* **Assigned task**
Extract from the material below, word for word, everything from the line containing "the song is" down to the line containing "I was wondering", with both of those lines included.

* **Saved entries**

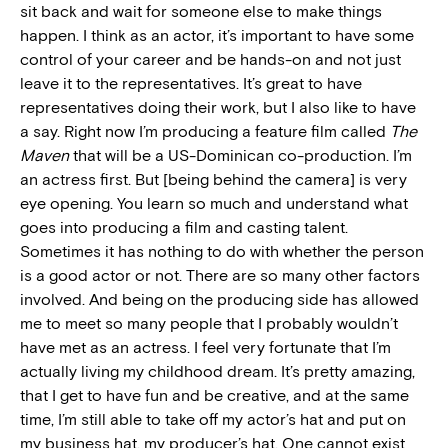
sit back and wait for someone else to make things
happen. I think as an actor, it’s important to have some
control of your career and be hands-on and not just
leave it to the representatives. It’s great to have
representatives doing their work, but I also like to have
a say. Right now I’m producing a feature film called
The
Maven
that will be a US-Dominican co-production. I’m
an actress first. But [being behind the camera] is very
eye opening. You learn so much and understand what
goes into producing a film and casting talent.
Sometimes it has nothing to do with whether the person
is a good actor or not. There are so many other factors
involved. And being on the producing side has allowed
me to meet so many people that I probably wouldn’t
have met as an actress. I feel very fortunate that I’m
actually living my childhood dream. It’s pretty amazing,
that I get to have fun and be creative, and at the same
time, I’m still able to take off my actor’s hat and put on
my business hat, my producer’s hat. One cannot exist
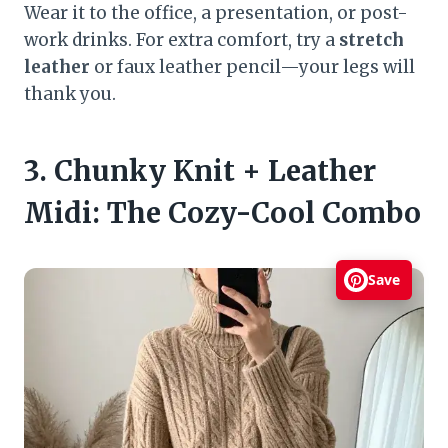
Wear it to the office, a presentation, or post-
work drinks. For extra comfort, try a
stretch
leather
or faux leather pencil—your legs will
thank you.
3. Chunky Knit + Leather
Midi: The Cozy-Cool Combo
Save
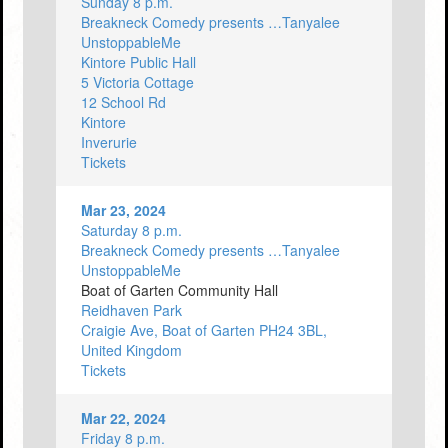
Sunday 8 p.m.
Breakneck Comedy presents …Tanyalee
UnstoppableMe
Kintore Public Hall
5 Victoria Cottage
12 School Rd
Kintore
Inverurie
Tickets
Mar 23, 2024
Saturday 8 p.m.
Breakneck Comedy presents …Tanyalee
UnstoppableMe
Boat of Garten Community Hall
Reidhaven Park
Craigie Ave, Boat of Garten PH24 3BL,
United Kingdom
Tickets
Mar 22, 2024
Friday 8 p.m.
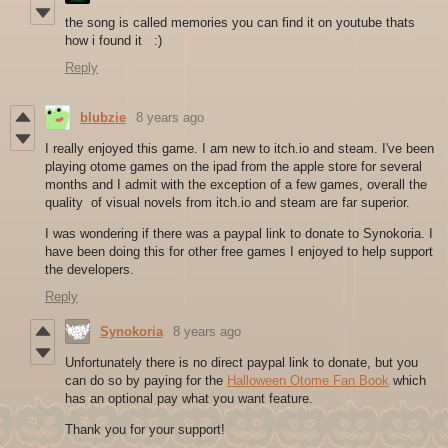
the song is called memories you can find it on youtube thats
how i found it :)
Reply
blubzie
8 years ago
I really enjoyed this game. I am new to itch.io and steam. I've been
playing otome games on the ipad from the apple store for several
months and I admit with the exception of a few games, overall the
quality of visual novels from itch.io and steam are far superior.
I was wondering if there was a paypal link to donate to Synokoria. I
have been doing this for other free games I enjoyed to help support
the developers.
Reply
Synokoria
8 years ago
Unfortunately there is no direct paypal link to donate, but you
can do so by paying for the
Halloween Otome Fan Book
which
has an optional pay what you want feature.
Thank you for your support!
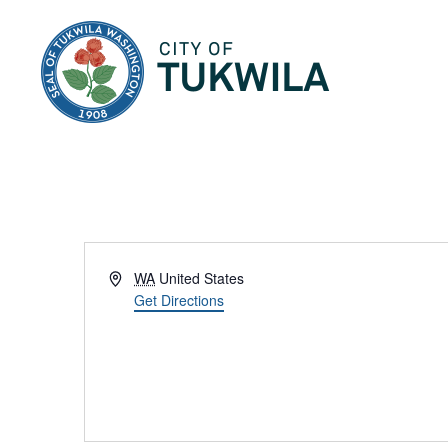
City of Tukwila
Address
WA
United States
Get Directions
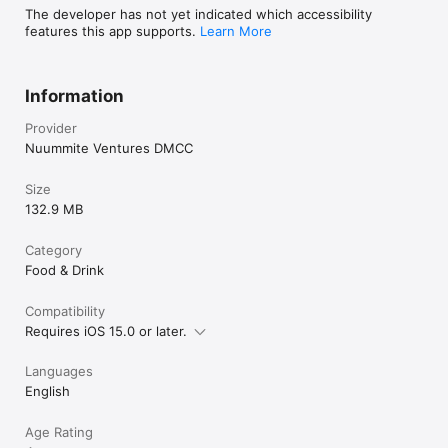
The developer has not yet indicated which accessibility
features this app supports.
Learn More
Information
Provider
Nuummite Ventures DMCC
Size
132.9 MB
Category
Food & Drink
Compatibility
Requires iOS 15.0 or later.
Languages
English
Age Rating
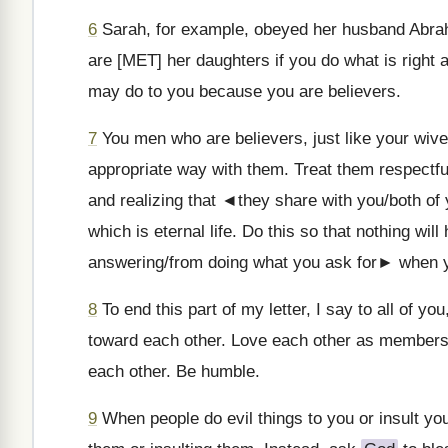
6
Sarah, for example, obeyed her husband Abrah
are [MET] her daughters if you do what is right 
may do to you because you are believers.
7
You men who are believers, just like your wive
appropriate way with them. Treat them respectful
and realizing that ◄they share with you/both of
which is eternal life. Do this so that nothing wi
answering/from doing what you ask for► when y
8
To end this part of my letter, I say to all of y
toward each other. Love each other as members
each other. Be humble.
9
When people do evil things to you or insult yo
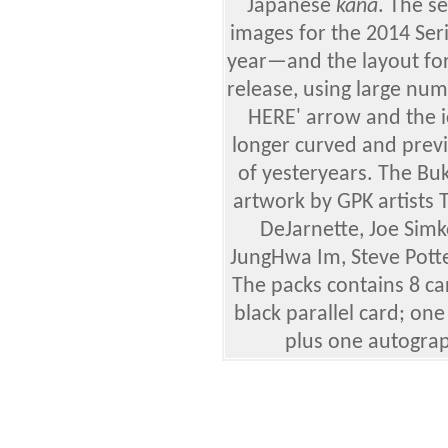
Japanese
kana
. The se
images for the 2014 Ser
year—and the layout for
release, using large num
HERE' arrow and the i
longer curved and prev
of yesteryears.
The Buk
artwork by GPK artists
DeJarnette, Joe Simk
JungHwa Im, Steve Potte
The packs contains 8 ca
black parallel card; one 
plus one autograp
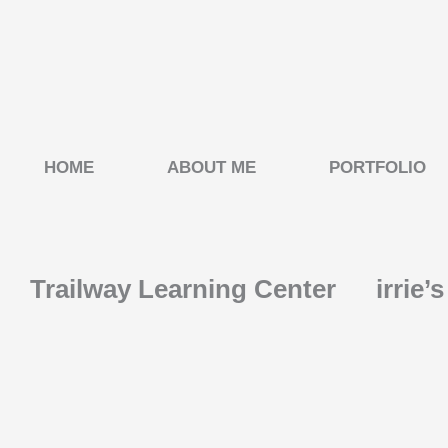
Skip
to
content
HOME
ABOUT ME
PORTFOLIO
Trailway Learning Center
irrie’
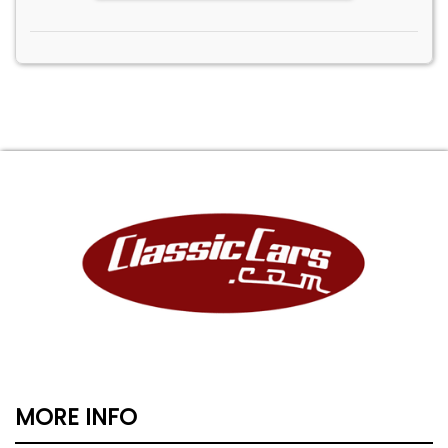
MORE INFO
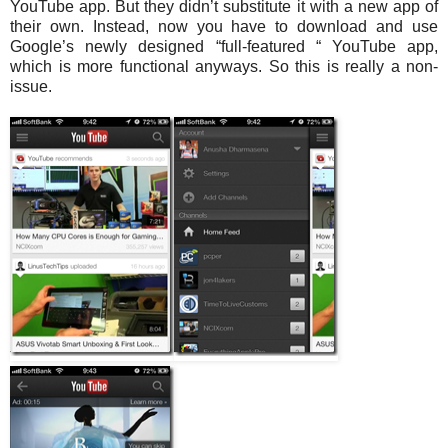
YouTube app. But they didn’t substitute it with a new app of
their own. Instead, now you have to download and use
Google’s newly designed “full-featured “ YouTube app,
which is more functional anyways. So this is really a non-
issue.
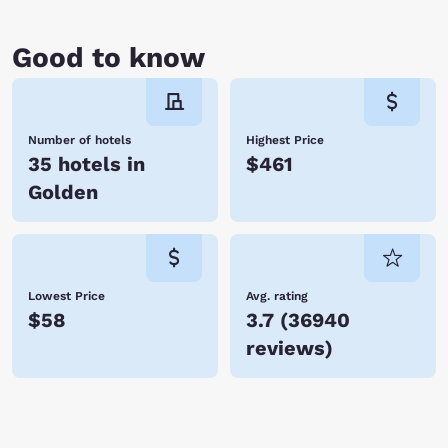
Good to know
Number of hotels
Highest Price
35 hotels in
$461
Golden
Lowest Price
Avg. rating
$58
3.7
(
36940
reviews
)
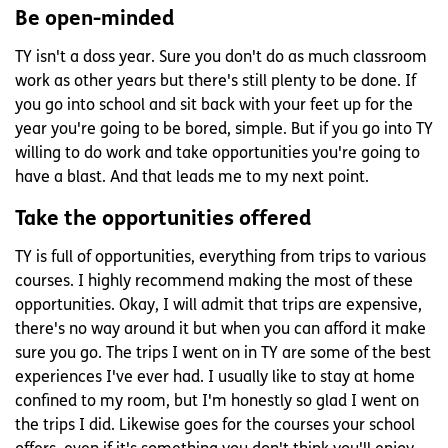
Be open-minded
TY isn't a doss year. Sure you don't do as much classroom
work as other years but there's still plenty to be done. If
you go into school and sit back with your feet up for the
year you're going to be bored, simple. But if you go into TY
willing to do work and take opportunities you're going to
have a blast. And that leads me to my next point.
Take the opportunities offered
TY is full of opportunities, everything from trips to various
courses. I highly recommend making the most of these
opportunities. Okay, I will admit that trips are expensive,
there's no way around it but when you can afford it make
sure you go. The trips I went on in TY are some of the best
experiences I've ever had. I usually like to stay at home
confined to my room, but I'm honestly so glad I went on
the trips I did. Likewise goes for the courses your school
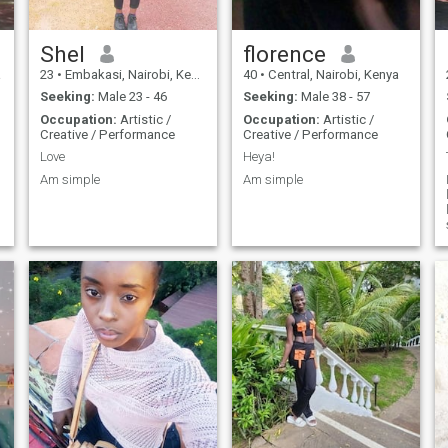
Shel
florence
a
23
•
Embakasi, Nairobi, Kenya
40
•
Central, Nairobi, Kenya
Seeking:
Male 23 - 46
Seeking:
Male 38 - 57
Occupation:
Artistic /
Occupation:
Artistic /
Creative / Performance
Creative / Performance
Love
Heya!
Am simple
Am simple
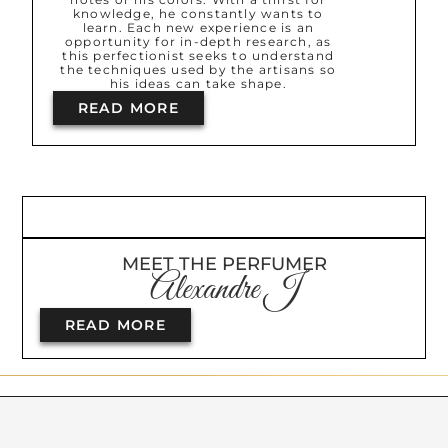
knowledge, he constantly wants to
learn. Each new experience is an
opportunity for in-depth research, as
this perfectionist seeks to understand
the techniques used by the artisans so
his ideas can take shape.
READ MORE
MEET THE PERFUMER
Alexandre J
READ MORE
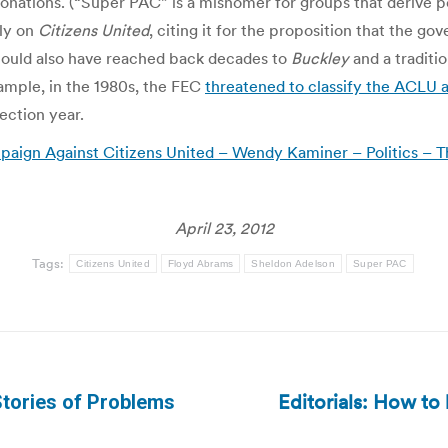
 donations. (“Super PAC” is a misnomer for groups that derive 
ly on
Citizens United
, citing it for the proposition that the go
t could also have reached back decades to
Buckley
and a traditi
xample, in the 1980s, the FEC
threatened to classify the ACLU a
lection year.
ign Against Citizens United – Wendy Kaminer – Politics – T
April 23, 2012
Tags:
Citizens United
Floyd Abrams
Sheldon Adelson
Super PAC
Editorials: How to
tories of Problems
Next
post:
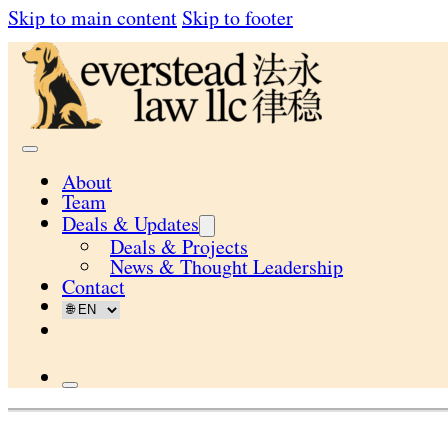
Skip to main content
Skip to footer
About
Team
Deals & Updates
Deals & Projects
News & Thought Leadership
Contact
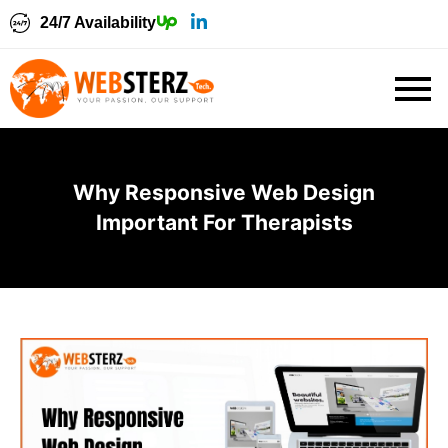
24/7 Availability
Why Responsive Web Design
Important For Therapists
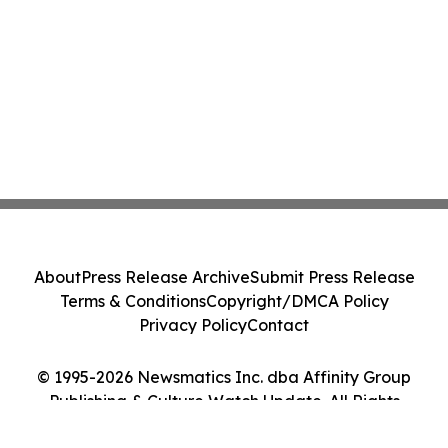
About
Press Release Archive
Submit Press Release
Terms & Conditions
Copyright/DMCA Policy
Privacy Policy
Contact
© 1995-2026 Newsmatics Inc. dba Affinity Group
Publishing & Culture Watch Update. All Rights
Reserved.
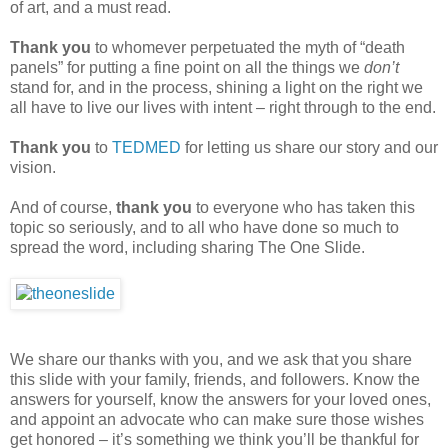
of art, and a must read.
Thank you
to whomever perpetuated the myth of “death
panels” for putting a fine point on all the things we
don’t
stand for, and in the process, shining a light on the right we
all have to live our lives with intent – right through to the end.
Thank you
to
TEDMED
for letting us share our story and our
vision.
And of course,
thank you
to everyone who has taken this
topic so seriously, and to all who have done so much to
spread the word, including sharing The One Slide.
We share our thanks with you, and we ask that you share
this slide with your family, friends, and followers. Know the
answers for yourself, know the answers for your loved ones,
and appoint an advocate who can make sure those wishes
get honored – it’s something we think you’ll be thankful for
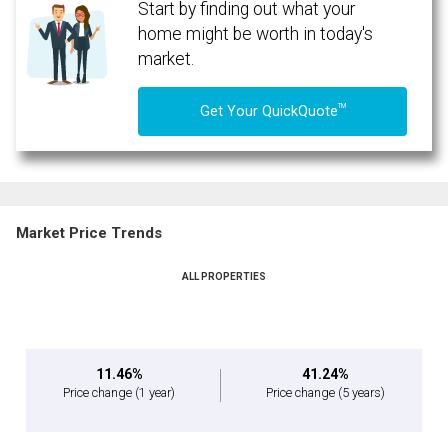
Start by finding out what your
home might be worth in today's
market.
TM
Get Your QuickQuote
Market Price Trends
ALL PROPERTIES
11.46%
41.24%
Price change
(1 year)
Price change
(5 years)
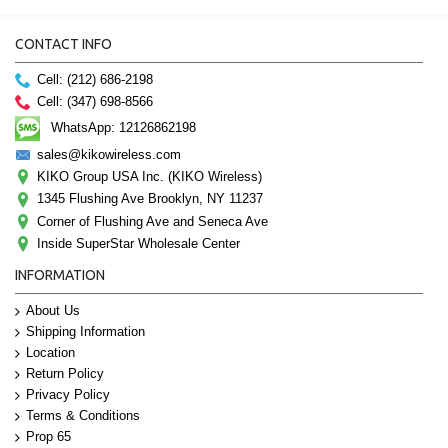
CONTACT INFO
Cell: (212) 686-2198
Cell: (347) 698-8566
WhatsApp: 12126862198
sales@kikowireless.com
KIKO Group USA Inc. (KIKO Wireless)
1345 Flushing Ave Brooklyn, NY 11237
Corner of Flushing Ave and Seneca Ave
Inside SuperStar Wholesale Center
INFORMATION
About Us
Shipping Information
Location
Return Policy
Privacy Policy
Terms & Conditions
Prop 65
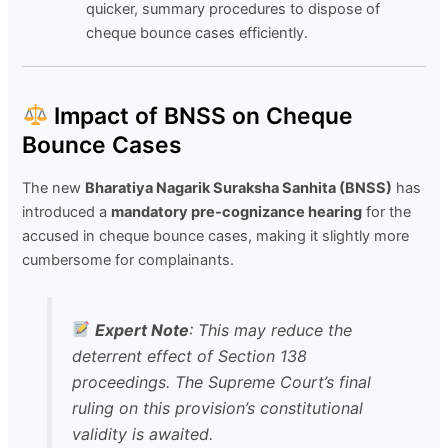
quicker, summary procedures to dispose of
cheque bounce cases efficiently.
Impact of BNSS on Cheque
Bounce Cases
The new
Bharatiya Nagarik Suraksha Sanhita (BNSS)
has
introduced a
mandatory pre-cognizance hearing
for the
accused in cheque bounce cases, making it slightly more
cumbersome for complainants.
Expert Note
: This may reduce the
deterrent effect of Section 138
proceedings. The Supreme Court’s final
ruling on this provision’s constitutional
validity is awaited.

* **Answer to this task**
the song is called memories you can find it on youtube thats
how i found it :)
Reply
blubzie
8 years ago
I really enjoyed this game. I am new to itch.io and steam. I've been
playing otome games on the ipad from the apple store for several
months and I admit with the exception of a few games, overall the
quality of visual novels from itch.io and steam are far superior.
I was wondering if there was a paypal link to donate to Synokoria. I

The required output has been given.